Tuesday, October 2, 2012

wonderful ideas?

one of my favorite graduate classes is called "the having of wonderful ideas" but it's probably one of the hardest classes to explain to people. it sounds like a real hippie type of class but it has to be the class where i feel the most inspired! i'm clearly drinking whatever lemonade the professor is serving up in class.

the quick and dirty of the class is this:
we spend every week learning how to follow people's thinking in order to help them learn more about a given thing/topic/new idea. this class consists of demonstrations during class time that inform the fieldwork (aka - experiments) that we do on other people, fieldwork reports, small group sections where we talk about the ideas together, weekly journaling to think deeply about what we are learning, lots of readings and a moon journal. yes, i said a moon journal.

because moon journaling seems to intrigue people the most, i will say that the general idea is to (almost) daily write down any observations we have of the moon. we are not allowed to look up anything about the moon though. through our observations, we should be coming up with questions and ideas about the moon. when we discuss it in class and section, i love to hear people talk about the emotional and personal connections they have made with the moon and what they are learning. we are all learning different things, which makes us also learn from each other. it's fascinating.

here are my moon journal entries that i keep in a mini moleskin the boo's mother bought me when i left ny:






so if you notice the moon, think of me. add to my observations. i would love to hear about what other people are observing!

Monday, September 17, 2012

art in boston

this past weekend, the boo came to visit so i decided it would be the perfect time to check out the os gemeos exhibit at the ica with my good friend. my pics can't do the exhibit justice - the colors, patterns, paintings, installations...it was really exciting.






i took more pics but these are my favorites.

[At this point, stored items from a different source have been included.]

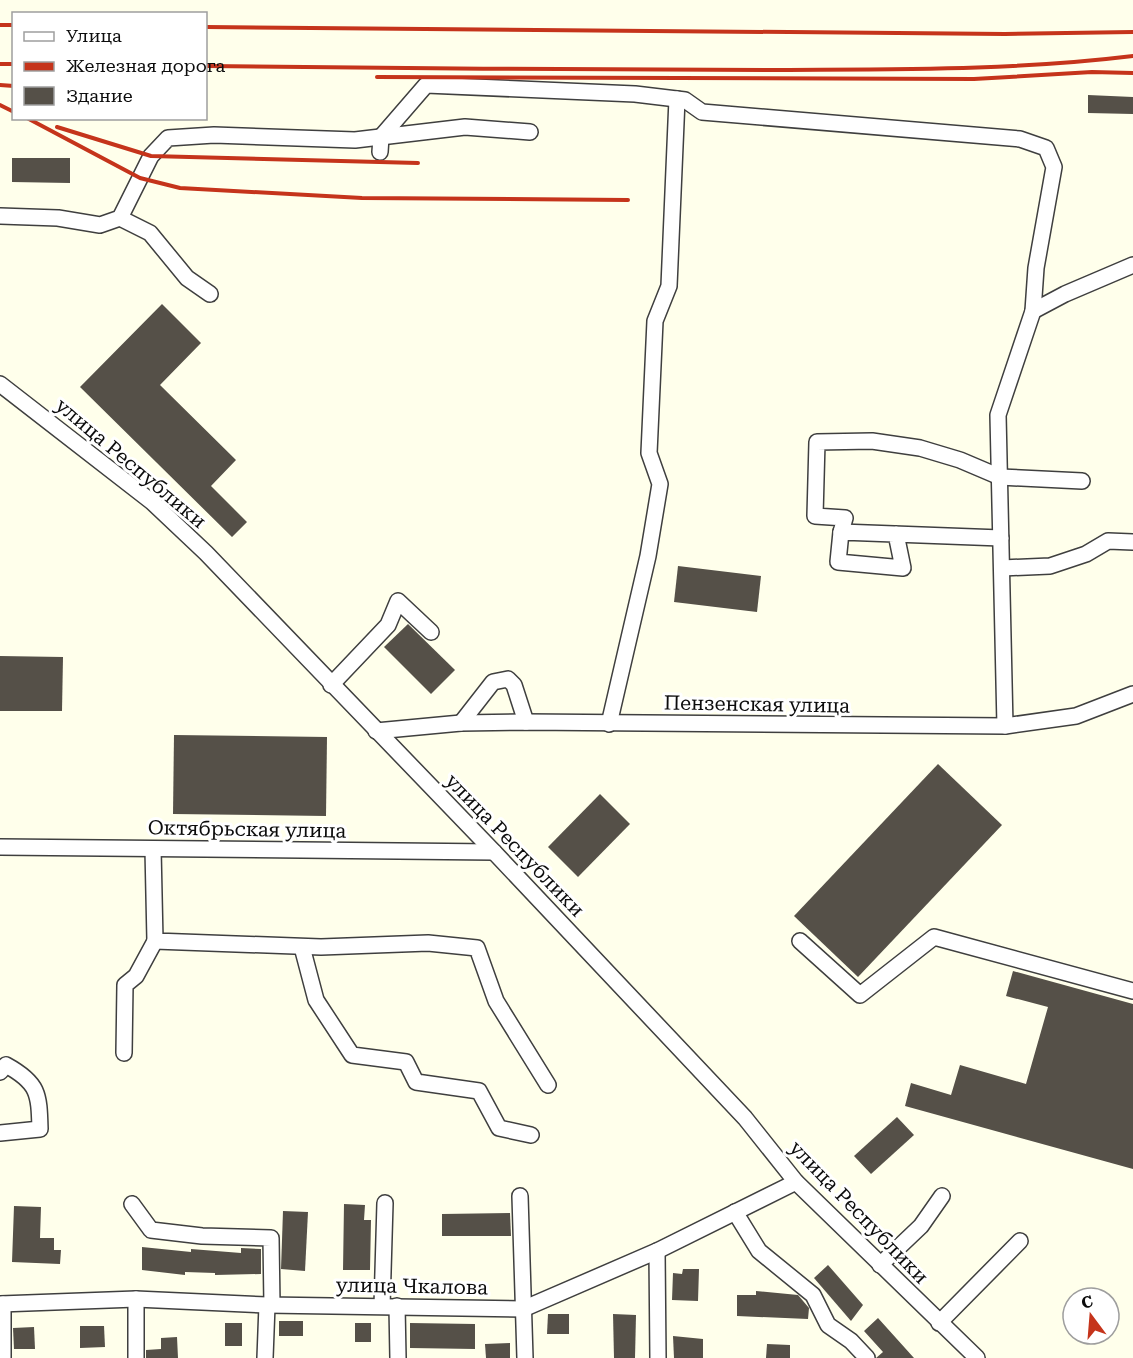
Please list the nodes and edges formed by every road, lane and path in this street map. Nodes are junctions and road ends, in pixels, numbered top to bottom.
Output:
1 (677, 99) junction
2 (530, 132) dead end
3 (380, 145) junction
4 (0, 216) edge
5 (120, 218) junction
6 (1133, 264) edge
7 (210, 294) dead end
8 (1033, 311) junction
9 (0, 384) edge
10 (1000, 477) junction
11 (1082, 481) dead end
12 (841, 532) junction
13 (896, 534) junction
14 (1001, 538) junction
15 (1133, 542) edge
16 (1002, 568) junction
17 (431, 632) dead end
18 (331, 685) junction
19 (1133, 694) edge
20 (526, 722) junction
21 (461, 723) junction
22 (609, 724) junction
23 (1005, 726) junction
24 (376, 731) junction
25 (0, 847) edge
26 (153, 849) junction
27 (494, 852) junction
28 (155, 941) junction
29 (800, 941) dead end
30 (302, 947) junction
31 (1133, 991) edge
32 (124, 1053) dead end
33 (0, 1072) edge
34 (548, 1085) dead end
35 (0, 1133) edge
36 (531, 1135) dead end
37 (796, 1182) junction
38 (520, 1196) dead end
39 (942, 1196) dead end
40 (385, 1203) dead end
41 (132, 1204) dead end
42 (735, 1212) junction
43 (1020, 1241) dead end
44 (657, 1251) junction
45 (880, 1265) junction
46 (136, 1299) junction
47 (2, 1304) edge
48 (270, 1305) junction
49 (390, 1306) junction
50 (523, 1309) junction
51 (939, 1323) junction
52 (3, 1358) edge
53 (136, 1358) edge
54 (266, 1358) edge
55 (398, 1358) edge
56 (525, 1358) edge
57 (658, 1358) edge
58 (867, 1358) edge
59 (977, 1358) edge

1 - 3 street
1 - 8 street
1 - 22 street
2 - 3 street
3 - 5 street
4 - 5 street
5 - 7 street
6 - 8 street
8 - 10 street
9 - 18 street, улица Республики
10 - 11 street
10 - 12 street
10 - 14 street
12 - 13 street
12 - 13 street
13 - 14 street
14 - 16 street
15 - 16 street
16 - 23 street
17 - 18 street
18 - 24 street, улица Республики
19 - 23 street, Пензенская улица
20 - 21 street, Пензенская улица
20 - 21 street
20 - 22 street, Пензенская улица
21 - 24 street, Пензенская улица
22 - 23 street, Пензенская улица
24 - 27 street, улица Республики
25 - 26 street, Октябрьская улица
26 - 27 street, Октябрьская улица
26 - 28 street
27 - 37 street, улица Республики
28 - 30 street
28 - 32 street
29 - 31 street
30 - 34 street
30 - 36 street
33 - 35 street
37 - 42 street, улица Чкалова
37 - 45 street, улица Республики
38 - 50 street
39 - 45 street
40 - 49 street
41 - 48 street
42 - 44 street, улица Чкалова
42 - 58 street
43 - 51 street
44 - 50 street, улица Чкалова
44 - 57 street
45 - 51 street, улица Республики
46 - 47 street, улица Чкалова
46 - 48 street, улица Чкалова
46 - 53 street
47 - 52 street
48 - 49 street, улица Чкалова
48 - 54 street
49 - 50 street, улица Чкалова
49 - 55 street
50 - 56 street
51 - 59 street, улица Республики

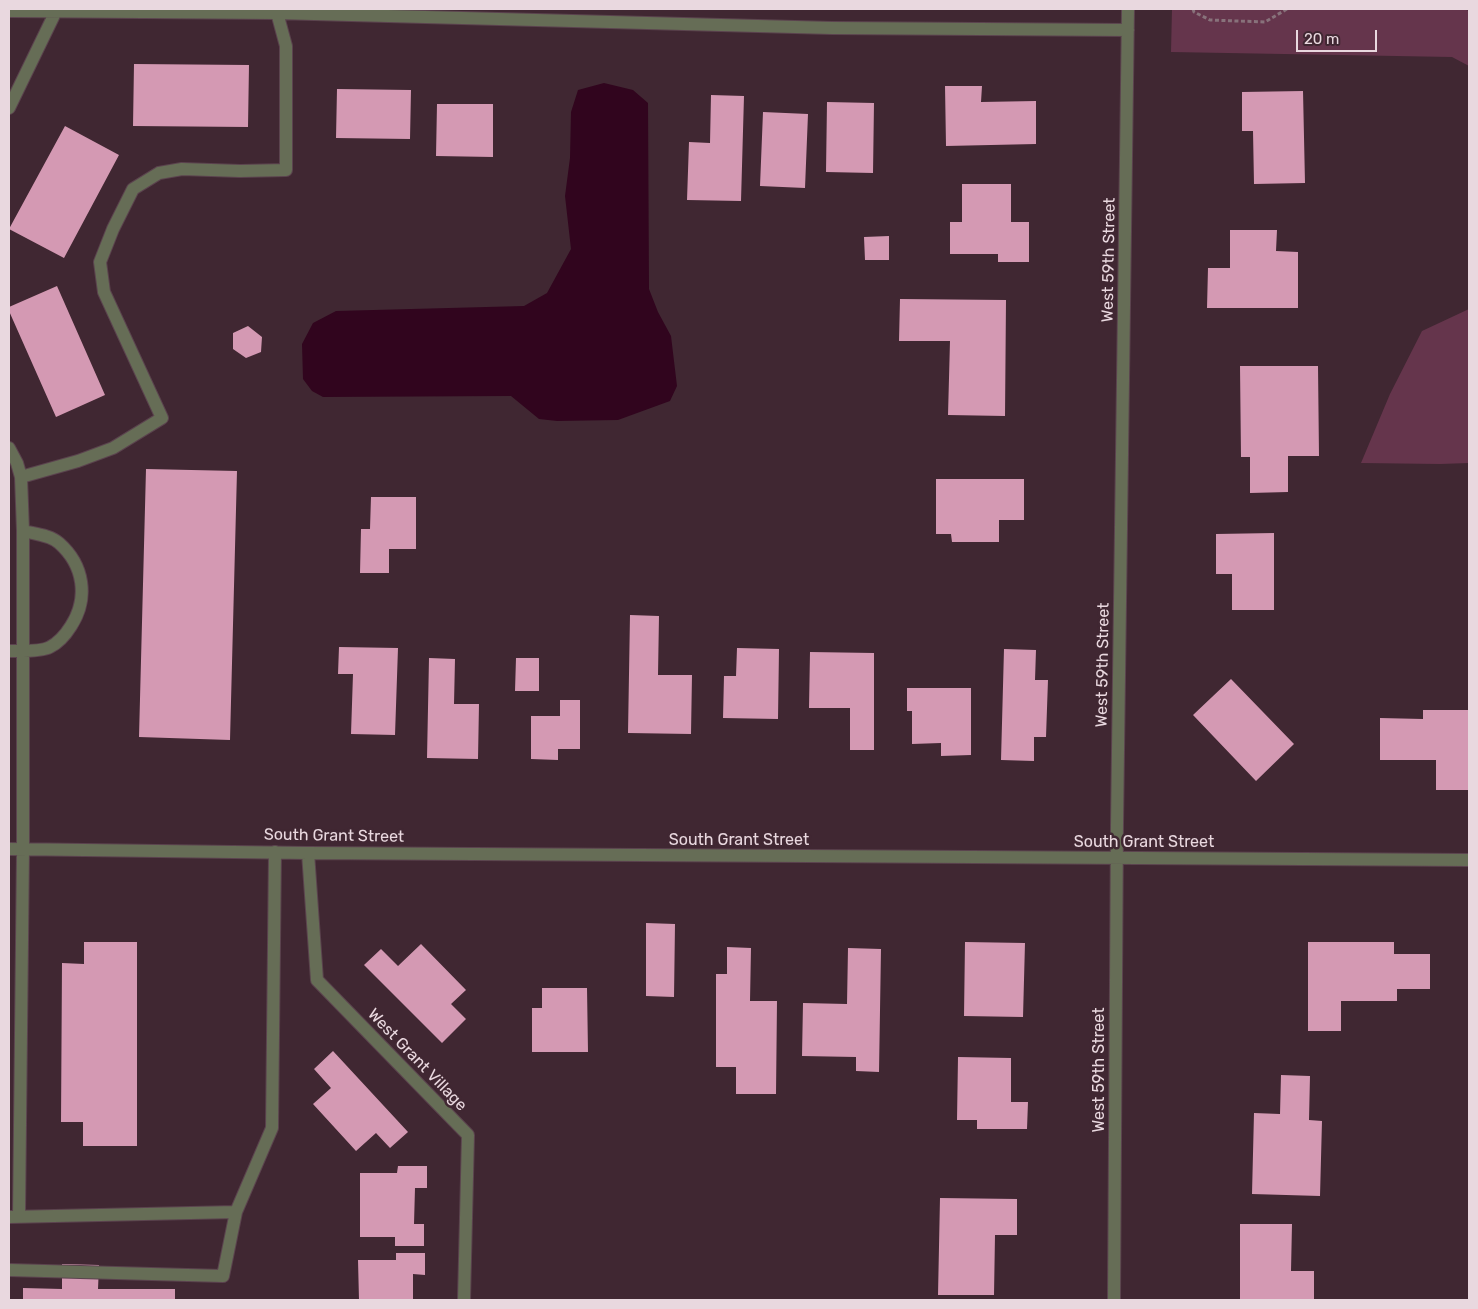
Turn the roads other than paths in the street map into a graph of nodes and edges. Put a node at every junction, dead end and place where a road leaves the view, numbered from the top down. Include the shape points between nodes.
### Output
1 (1128, 9) edge
2 (57, 10) edge
3 (9, 11) edge
4 (276, 11) edge
5 (1128, 30) junction
6 (9, 108) edge
7 (9, 448) edge
8 (21, 476) junction
9 (23, 531) junction
10 (9, 651) edge
11 (23, 651) junction
12 (9, 849) edge
13 (23, 849) junction
14 (274, 852) junction
15 (308, 853) junction
16 (1117, 859) junction
17 (1469, 860) edge
18 (236, 1212) junction
19 (14, 1217) edge
20 (9, 1270) edge
21 (464, 1300) edge
22 (1114, 1300) edge

1 - 5 street, West 59th Street
2 - 3 street
2 - 4 street
2 - 6 street
4 - 5 street via 832,28
4 - 8 street via 286,46 286,170 182,169 159,173 133,190 100,262 104,292 162,418 112,448
5 - 16 street, West 59th Street
7 - 8 street
8 - 9 street
9 - 11 street
9 - 11 street via 58,542 73,559 83,596 78,616 65,636 49,648
10 - 11 street
11 - 13 street
12 - 13 street, South Grant Street
13 - 14 street, South Grant Street
13 - 19 street
14 - 15 street, South Grant Street
14 - 18 street via 272,1128
15 - 16 street, South Grant Street
15 - 21 street, West Grant Village via 317,980 468,1136
16 - 17 street, South Grant Street
16 - 22 street, West 59th Street
18 - 19 street
18 - 20 street via 223,1276

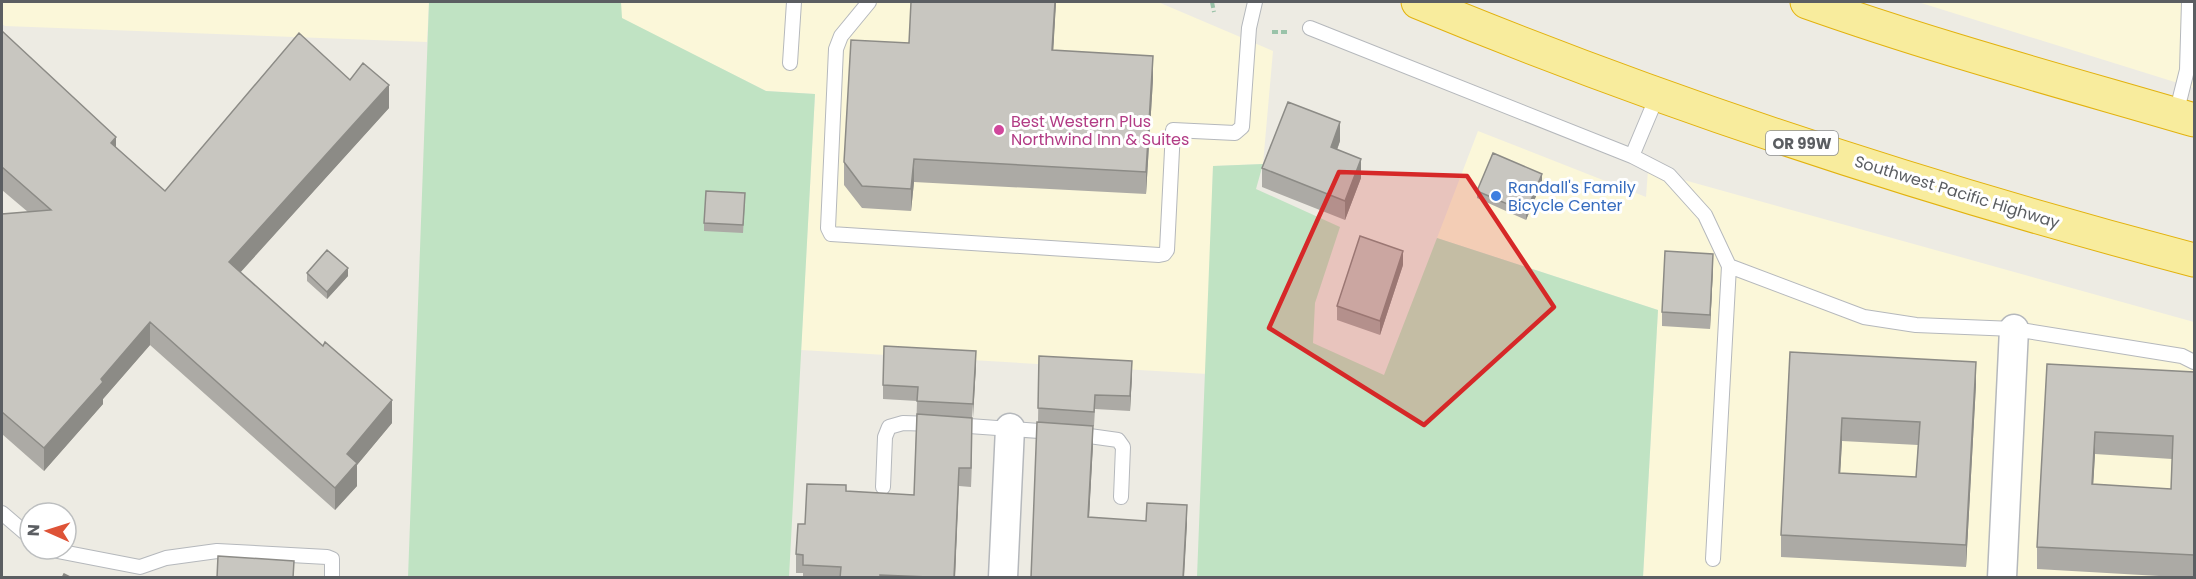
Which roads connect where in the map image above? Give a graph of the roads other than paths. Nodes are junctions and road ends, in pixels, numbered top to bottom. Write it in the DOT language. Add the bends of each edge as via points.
graph roads {
  1 [pos="794,2"];
  2 [pos="868,2"];
  3 [pos="1255,2"];
  4 [pos="1418,2"];
  5 [pos="1807,2"];
  6 [pos="2189,2"];
  7 [pos="1310,28"];
  8 [pos="790,63"];
  9 [pos="1658,93"];
  10 [pos="2185,117"];
  11 [pos="1632,156"];
  12 [pos="2194,260"];
  13 [pos="1729,266"];
  14 [pos="2014,329"];
  15 [pos="2194,362"];
  16 [pos="1010,428"];
  17 [pos="883,487"];
  18 [pos="1121,497"];
  19 [pos="2,513"];
  20 [pos="18,527"];
  21 [pos="78,556"];
  22 [pos="1713,559"];
  23 [pos="144,572"];
  24 [pos="332,578"];
  25 [pos="1003,578"];
  26 [pos="2002,578"];
  1 -- 8 [label="lane"];
  2 -- 3 [label="lane" via="841,36 836,49 828,228 831,234 1164,254 1173,130 1239,132"];
  4 -- 9 [label="highway, Southwest Pacific Highway / OR 99W"];
  5 -- 10 [label="highway" via="1968,55"];
  6 -- 10 [label="lane"];
  7 -- 11 [label="lane"];
  9 -- 11 [label="lane"];
  9 -- 12 [label="highway, Southwest Pacific Highway / OR 99W" via="1926,185"];
  11 -- 13 [label="lane" via="1669,175 1705,215"];
  13 -- 14 [label="lane" via="1864,317 1916,325"];
  13 -- 22 [label="lane"];
  14 -- 15 [label="lane" via="2182,356"];
  14 -- 26 [label="street"];
  16 -- 17 [label="lane" via="895,424 885,437"];
  16 -- 18 [label="lane" via="1118,440 1123,447"];
  16 -- 25 [label="street"];
  19 -- 20 [label="lane"];
  21 -- 23 [label="lane"];
  23 -- 24 [label="lane" via="166,558 228,552 327,557 332,559"];
}
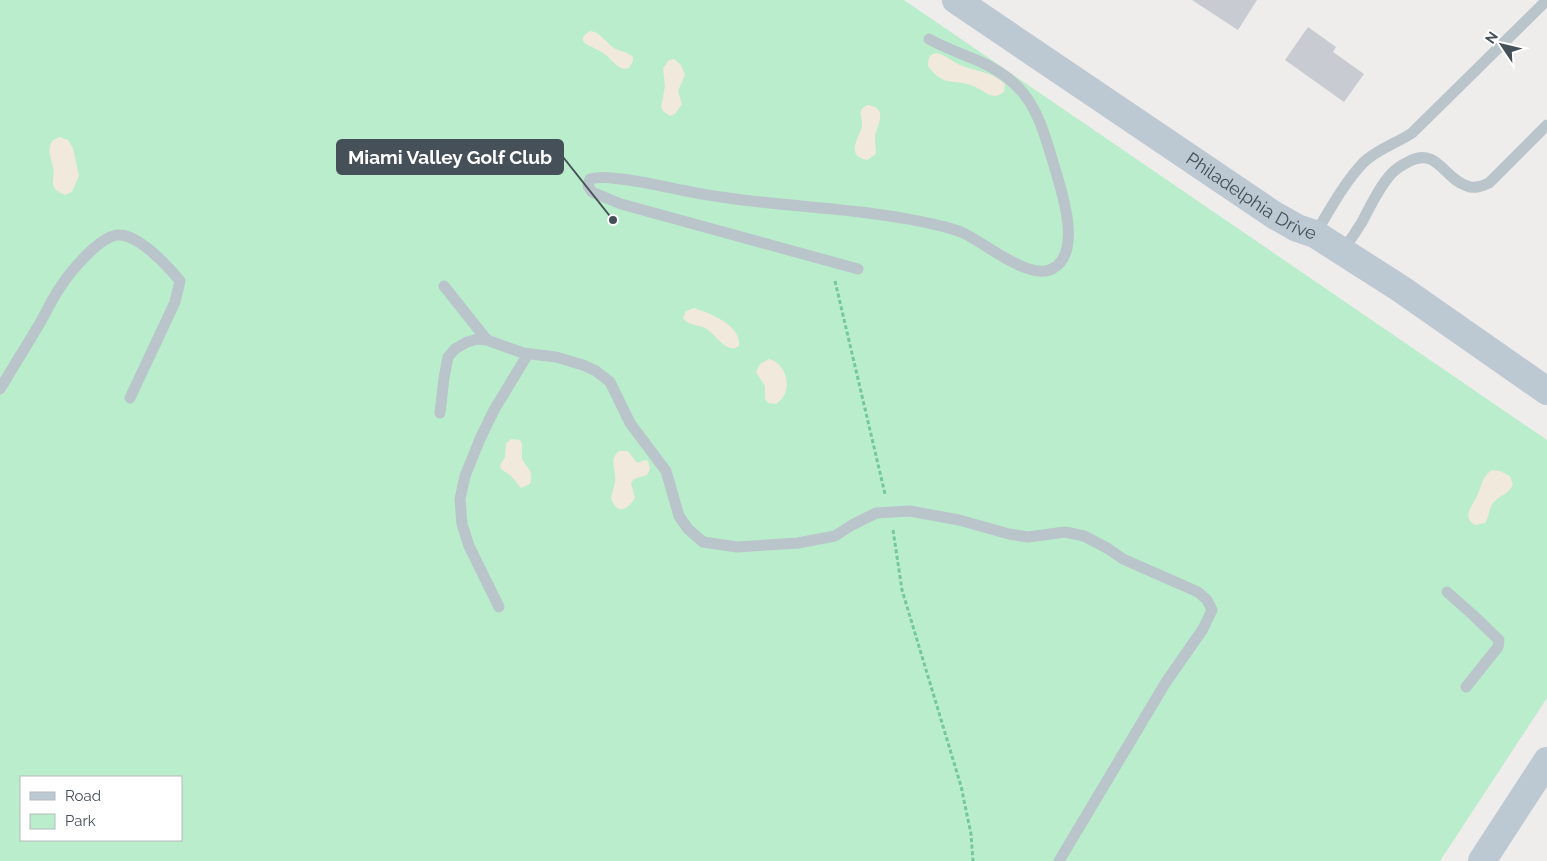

we also checked out the art in the rest of the galleries:

i really loved these two sculptures. the one on the left was a hanging sculpture made of fragments from a building fire and the one on the right was in the elevator shaft. 


 i was a total geek for these mirrored chandelier sculptures. they were designed after chandeliers in the metropolitan opera house and look like galaxies. i like art where i can see myself in it.

after roaming around the museum, we also decided to find the os gemeos street art around boston. 
 the size of this was amazingly impressive.

 i had fun walking up to this wall and touching the art.

i wish i could paint like os gemeos. love.